Research

My research spans machine learning and computer vision, with a focus on probabilistic graphical models, scalable Bayesian inference (MCMC and variational methods), deep learning, and reinforcement learning.

My Ph.D. thesis introduced herding, a deterministic sampling algorithm that takes a probabilistic distribution or a set of random samples as input and produces pseudo-samples without an explicit generative model. These pseudo-samples are strongly negatively correlated, carrying more information about the underlying distribution than i.i.d. samples of the same size. I also worked on Bayesian inference for Markov random fields and on efficient, scalable MCMC methods.

As a postdoc at Cambridge with Prof. Zoubin Ghahramani, I focused on making Bayesian inference for nonparametric models as scalable and practical as gradient-based optimization. Directions I explored include:

At DeepMind, my work spans generative models, meta-learning, reinforcement learning, Bayesian inference, and causal inference — with applications to game playing, speech synthesis, video generation, and robotics.

AlphaGo AlphaGo Zero

I feel very privileged to have taken part in the AlphaGo project at DeepMind and helped build an AI program for game Go. AlphaGo beat the world champion, Lee Sedol, in 4 out of 5 games in 2016, defeated 60 top professionals online and world's number one player, Ke Jie, in 3 out of 3 games in 2017.
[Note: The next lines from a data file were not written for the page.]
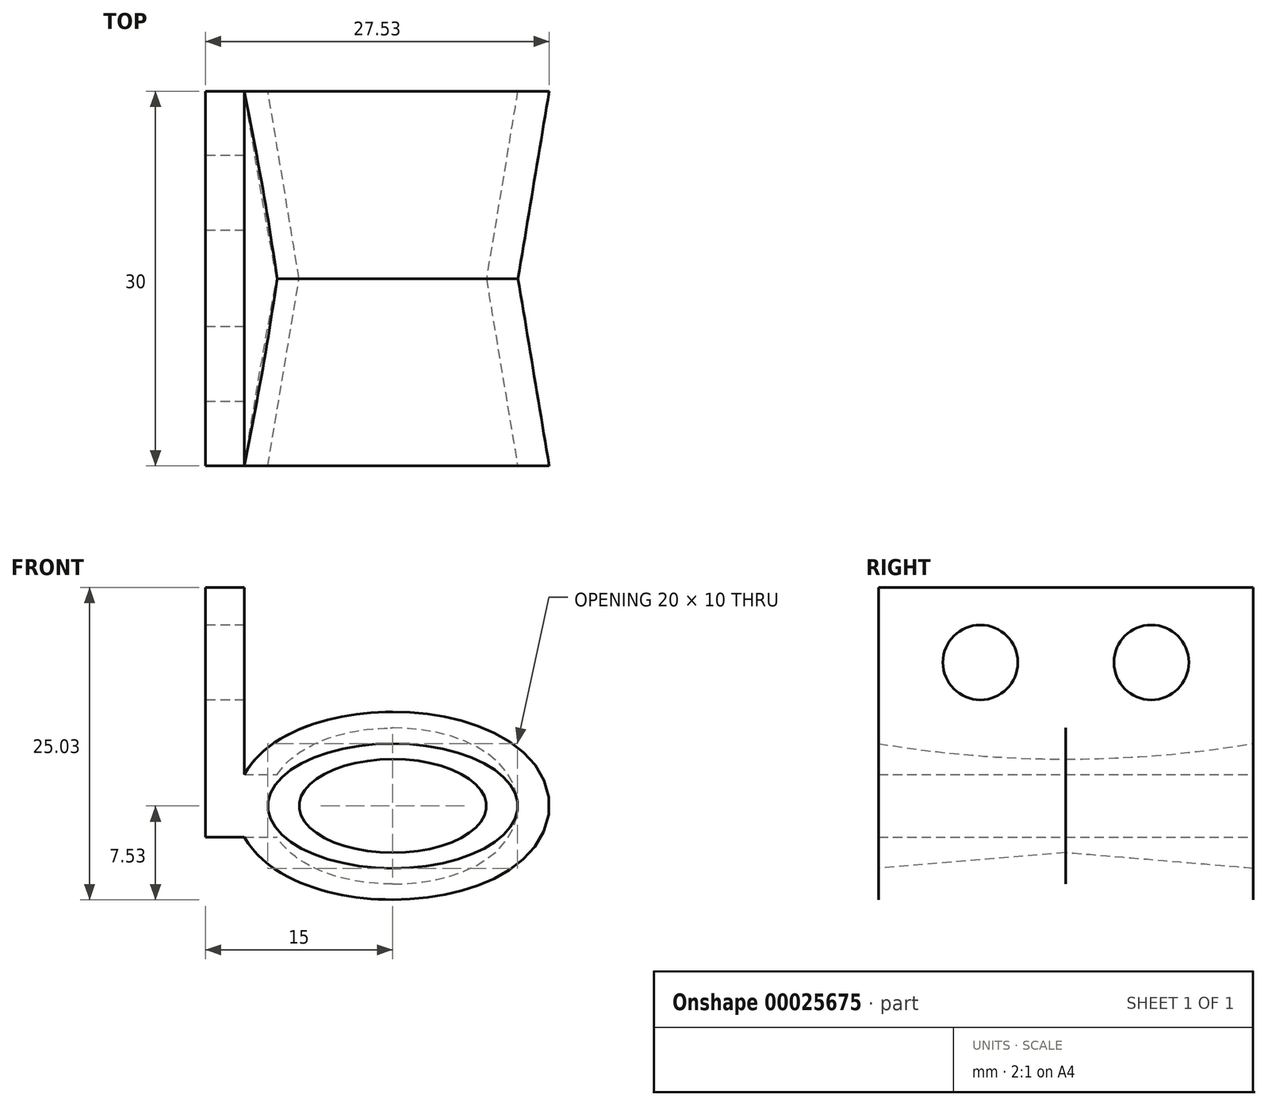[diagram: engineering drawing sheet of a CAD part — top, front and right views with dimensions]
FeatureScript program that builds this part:
annotation { "Feature Type Name" : "Feature", "Feature Type Description" : "" }
export const myFeature = defineFeature(function(context is Context, id is Id, definition is map)
    precondition{}
    {
        {
            var Q0;
            Q0=qCreatedBy(makeId("Front.planeOp"),FACE);
            var sketch = newSketch(context, id + "F0", { "sketchPlane" : qUnion([Q0])});
            skEllipticalArc(sketch, "E0", {});
            skLineSegment(sketch, "E1", {"start": v(0, -3.75) * mm, "end": v(0, 3.75) * mm});
            const initialGuessF0  = {"E0": [0, 0, 1, 0, 0.0075, 0.00375, 4.71238898038469, 1.5707963267948966]};
            skSetInitialGuess(sketch, initialGuessF0);
            skSolve(sketch);
        }
        {
            var Q0;
            Q0=qCreatedBy(makeId("Front.planeOp"),FACE);
            cPlane(context, id + "F1", {"entities" : qUnion([Q0]), "cplaneType" : CPlaneType.OFFSET, "offset" : 15 * mm, "width" : 150 * mm, "height" : 150 * mm});
        }
        {
            var Q0;
            Q0=qCreatedBy(id+"F1.planeOp",FACE);
            var sketch = newSketch(context, id + "F2", { "sketchPlane" : qUnion([Q0])});
            skEllipticalArc(sketch, "E2", {});
            skLineSegment(sketch, "E3", {"start": v(0, -5) * mm, "end": v(0, 5) * mm});
            const initialGuessF2  = {"E2": [0, 0, 1, 0, 0.01, 0.005, 4.71238898038469, 1.5707963267948966]};
            skSetInitialGuess(sketch, initialGuessF2);
            skSolve(sketch);
        }
        {
            var Q0;
            Q0=qCreatedBy(makeId("Right.planeOp"),FACE);
            var sketch = newSketch(context, id + "F3", { "sketchPlane" : qUnion([Q0])});
            skArc(sketch, "E4", {"start": v(-15, 5) * mm, "mid": v(-7.53, 4.06) * mm, "end": v(0, 3.75) * mm});
            skSolve(sketch);
        }
        {
            var Q0;
            Q0=makeQuery(id+"F0.imprint","IMPRINT",FACE,{"disambiguationData":[TD([[makeQuery(id+"F0.imprint","IMPRINT",EDGE,{"derivedFrom":sQuery(id+"F0.wireOp",EDGE,"E0")}),1.0]])]});
            var Q1;
            Q1=makeQuery(id+"F2.imprint","IMPRINT",FACE,{"disambiguationData":[TD([[makeQuery(id+"F2.imprint","IMPRINT",EDGE,{"derivedFrom":sQuery(id+"F2.wireOp",EDGE,"E2")}),1.0]])]});
            var Q2;
            Q2=qBodyType(qCreatedBy(id+"F3",EDGE),BodyType.WIRE);
            loft(context, id + "F4", {"addGuides" : true, "sheetProfilesArray" : [{ "sheetProfileEntities" : qUnion([Q0]) }, { "sheetProfileEntities" : qUnion([Q1]) }], "guidesArray" : [{ "guideEntities" : qUnion([Q2]), "guideDerivativeType" : LoftGuideDerivativeType.DEFAULT, "guideDerivativeMagnitude" : 1 }]});
        }
        {
            var Q0;
            Q0=makeQuery(id+"F4.opLoft","SWEPT_BODY",BODY,{"disambiguationData":[OSD([makeQuery(id+"F0.imprint","IMPRINT",FACE,{"disambiguationData":[TD([[makeQuery(id+"F0.imprint","IMPRINT",EDGE,{"derivedFrom":sQuery(id+"F0.wireOp",EDGE,"E0")}),1.0]])]}),makeQuery(id+"F2.imprint","IMPRINT",FACE,{"disambiguationData":[TD([[makeQuery(id+"F2.imprint","IMPRINT",EDGE,{"derivedFrom":sQuery(id+"F2.wireOp",EDGE,"E2")}),1.0]])]}),sQuery(id+"F3.wireOp",EDGE,"E4")])]});
            var Q1;
            Q1=qCreatedBy(makeId("Right.planeOp"),FACE);
            mirror(context, id + "F5", {"operationType" : NewBodyOperationType.ADD, "entities" : qUnion([Q0]), "mirrorPlane" : qUnion([Q1])});
        }
        {
            var Q0;
            Q0=makeQuery(id+"F4.opLoft","SWEPT_BODY",BODY,{"disambiguationData":[OSD([makeQuery(id+"F0.imprint","IMPRINT",FACE,{"disambiguationData":[TD([[makeQuery(id+"F0.imprint","IMPRINT",EDGE,{"derivedFrom":sQuery(id+"F0.wireOp",EDGE,"E0")}),1.0]])]}),makeQuery(id+"F2.imprint","IMPRINT",FACE,{"disambiguationData":[TD([[makeQuery(id+"F2.imprint","IMPRINT",EDGE,{"derivedFrom":sQuery(id+"F2.wireOp",EDGE,"E2")}),1.0]])]}),sQuery(id+"F3.wireOp",EDGE,"E4")])]});
            var Q1;
            Q1=qCreatedBy(makeId("Front.planeOp"),FACE);
            mirror(context, id + "F6", {"operationType" : NewBodyOperationType.ADD, "entities" : qUnion([Q0]), "mirrorPlane" : qUnion([Q1])});
        }
        {
            var Q0;
            {var subQ0=makeQuery(id+"F4.opLoft","CAP_FACE",FACE,{"disambiguationData":[OSD([makeQuery(id+"F2.imprint","IMPRINT",FACE,{"disambiguationData":[TD([[makeQuery(id+"F2.imprint","IMPRINT",EDGE,{"derivedFrom":sQuery(id+"F2.wireOp",EDGE,"E2")}),1.0]])]})])],"isStart":true});Q0=makeQuery(id+"F5.boolean.opBoolean","MERGE",FACE,{"derivedFrom":[subQ0,makeQuery(id+"F5.opPattern","COPY",FACE,{"derivedFrom":subQ0,"instanceName":"1"})]});}
            var Q1;
            {var subQ0=makeQuery(id+"F4.opLoft","CAP_FACE",FACE,{"disambiguationData":[OSD([makeQuery(id+"F2.imprint","IMPRINT",FACE,{"disambiguationData":[TD([[makeQuery(id+"F2.imprint","IMPRINT",EDGE,{"derivedFrom":sQuery(id+"F2.wireOp",EDGE,"E2")}),1.0]])]})])],"isStart":true});Q1=makeQuery(id+"F6.opPattern","COPY",FACE,{"derivedFrom":makeQuery(id+"F5.boolean.opBoolean","MERGE",FACE,{"derivedFrom":[subQ0,makeQuery(id+"F5.opPattern","COPY",FACE,{"derivedFrom":subQ0,"instanceName":"1"})]}),"instanceName":"1"});}
            shell(context, id + "F7", {"entities" : qUnion([Q0, Q1]), "thickness" : 2.5 * mm, "oppositeDirection" : true});
        }
        {
            var Q0;
            Q0=qCreatedBy(makeId("Right.planeOp"),FACE);
            cPlane(context, id + "F8", {"entities" : qUnion([Q0]), "cplaneType" : CPlaneType.OFFSET, "offset" : 15 * mm, "oppositeDirection" : true, "width" : 150 * mm, "height" : 150 * mm});
        }
        {
            var Q0;
            Q0=qCreatedBy(id+"F8.planeOp",FACE);
            var sketch = newSketch(context, id + "F9", { "sketchPlane" : qUnion([Q0])});
            skLineSegment(sketch, "E5.bottom", {"start": v(15, -2.5) * mm, "end": v(-15, -2.5) * mm});
            skLineSegment(sketch, "E5.top", {"start": v(15, 2.5) * mm, "end": v(-15, 2.5) * mm});
            skLineSegment(sketch, "E5.left", {"start": v(15, -2.5) * mm, "end": v(15, 2.5) * mm});
            skLineSegment(sketch, "E5.right", {"start": v(-15, -2.5) * mm, "end": v(-15, 2.5) * mm});
            skSolve(sketch);
        }
        {
            var Q0;
            Q0=qSketchRegion(id+"F9",true);
            extrude(context, id + "F10", {"entities" : qUnion([Q0]), "operationType" : NewBodyOperationType.ADD, "endBound" : BoundingType.UP_TO_NEXT, "depth" : 25 * mm});
        }
        {
            var Q0;
            Q0=makeQuery(id+"F10.opExtrude","SWEPT_FACE",FACE,{"disambiguationData":[OSD([sQuery(id+"F9.wireOp",EDGE,"E5.top")])]});
            var sketch = newSketch(context, id + "F11", { "sketchPlane" : qUnion([Q0])});
            skLineSegment(sketch, "E6.bottom", {"start": v(-15, -15) * mm, "end": v(-11.9, -15) * mm});
            skLineSegment(sketch, "E6.top", {"start": v(-15, 15) * mm, "end": v(-11.9, 15) * mm});
            skLineSegment(sketch, "E6.left", {"start": v(-15, -15) * mm, "end": v(-15, 15) * mm});
            skLineSegment(sketch, "E6.right", {"start": v(-11.9, -15) * mm, "end": v(-11.9, 15) * mm});
            skSolve(sketch);
        }
        {
            var Q0;
            Q0=qSketchRegion(id+"F11",true);
            extrude(context, id + "F12", {"entities" : qUnion([Q0]), "operationType" : NewBodyOperationType.ADD, "depth" : 15 * mm});
        }
        {
            var Q0;
            Q0=makeQuery(id+"F12.boolean.opBoolean","MERGE",FACE,{"derivedFrom":[makeQuery(id+"F10.opExtrude","CAP_FACE",FACE,{"disambiguationData":[OSD([sQuery(id+"F9.wireOp",EDGE,"E5.bottom"),sQuery(id+"F9.wireOp",EDGE,"E5.top"),sQuery(id+"F9.wireOp",EDGE,"E5.left"),sQuery(id+"F9.wireOp",EDGE,"E5.right")])],"isStart":true}),makeQuery(id+"F12.opExtrude","SWEPT_FACE",FACE,{"disambiguationData":[OSD([sQuery(id+"F11.wireOp",EDGE,"E6.left")])]})]});
            var sketch = newSketch(context, id + "F13", { "sketchPlane" : qUnion([Q0])});
            skPoint(sketch, "E7", {"position": v(6.85, 11.5) * mm});
            skLineSegment(sketch, "E8", {"start": v(0, 0) * mm, "end": v(0, 17.5) * mm, "construction": true});
            skPoint(sketch, "E9.MirrorP", {"position": v(-6.85, 11.5) * mm});
            skSolve(sketch);
        }
        {
            var Q0;
            Q0=sQuery(id+"F13.wireOp",VERTEX,"E7");
            var Q1;
            Q1=sQuery(id+"F13.wireOp",VERTEX,"E9.MirrorP");
            var Q2;
            Q2=makeQuery(id+"F4.opLoft","SWEPT_BODY",BODY,{"disambiguationData":[OSD([makeQuery(id+"F0.imprint","IMPRINT",FACE,{"disambiguationData":[TD([[makeQuery(id+"F0.imprint","IMPRINT",EDGE,{"derivedFrom":sQuery(id+"F0.wireOp",EDGE,"E0")}),1.0]])]}),makeQuery(id+"F2.imprint","IMPRINT",FACE,{"disambiguationData":[TD([[makeQuery(id+"F2.imprint","IMPRINT",EDGE,{"derivedFrom":sQuery(id+"F2.wireOp",EDGE,"E2")}),1.0]])]}),sQuery(id+"F3.wireOp",EDGE,"E4")])]});
            hole(context, id + "F14", {"style" : HoleStyle.SIMPLE, "holeDiameter" : 6 * mm, "endStyle" : HoleEndStyle.THROUGH, "locations" : qUnion([Q0, Q1]), "scope" : qUnion([Q2])});
        }
    });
IJCAI Marvin Minsky Medal 2018

The DeepMind AlphaGo team received the Inaugural IJCAI Marvin Minsky Medal for Outstanding Achievements in AI in 2017.

We also developed a new version AlphaGo Zero that was trained from scratch without human knowledge and surpassed all the previous versions of AlphaGo after 21 days of training.

Published in Nature · Oct 2017

Veo
Veo

Veo ("to see" in Spanish) is Google's most capable generative video model as of 2024.

It generates high-quality, 1080p resolution videos that can go beyond a minute, in a wide range of cinematic and visual styles. The generated videos closely follow the prompt and maintain visual consistency. It also supports image-to-video generation.

I lead the development of decoding and super-resolution models.

Gato

Gato is the first multi-modal, multi-task, multi-embodiment generalist agent that can do dialogue, visual question answering, video gaming and robotics control.

The same network with the same weights can play Atari, caption images, chat, stack blocks with a real robot arm and much more, deciding based on its context whether to output text, joint torques, button presses, or other tokens.

TMLR Outstanding Paper 2022

Awarded the TMLR Outstanding Paper in 2022, equivalent to a best paper award at a top-tier conference.

Meta-learning for Optimization and OptFormer
OptFormer

I have been passionate in developing better zeroth-order optimization algorithms with meta-learning over the years for applications in hyperparameter optimization, experimental design, and robotics evaluation.

I published one of the earliest meta-learning papers for black-box optimization in 2017, Learning to Learn without Gradient Descent by Gradient Descent.

We also proposed the first foundation models for hyperparameter optimization in 2022, OptFormer, which takes advantage of Google's massive dataset of hyperparameter tuning experiments and is competitive with the GP-based Bayesian optimization algorithm used in production. Check the Google Scholar page for more works along this line of research.

Griffin architecture Griffin results

We scaled up a linear recurrent model to 14B parameters. It matches the Gemini performance at the same scale and achieves a much higher inference speed.

This is Google's internal variant of the State Space Model, an alternative to the transformer architecture, and concurrent work of the external Mamba model.

We proposed two variants: Hawk, a pure linear recurrent model, and Griffin, a hybrid and the most performing model. They have been open-sourced as RecurrentGemma.

Voice Imitation and Video Dubbing

I lead the project to synthesize high-fidelity voices with minimal recorded speech data through the method, Sample Efficient Adaptive Text-to-Speech.

We collaborated with Google Project Euphonia and empowered speech-impaired ALS patients for the first time to communicate in their original voice. Reported in the YouTube documentary series "The Age of A.I.". The same idea is also applied to power Google's custom voice service.

We also developed video dubbing technology to automatically translate and dub videos into multiple languages at scale, saving expensive human dubbing cost.

Our model kept the original speaker's voice in the dubbed video and synced their lip movement so that foreign language audiences received the same watching experience as native speakers.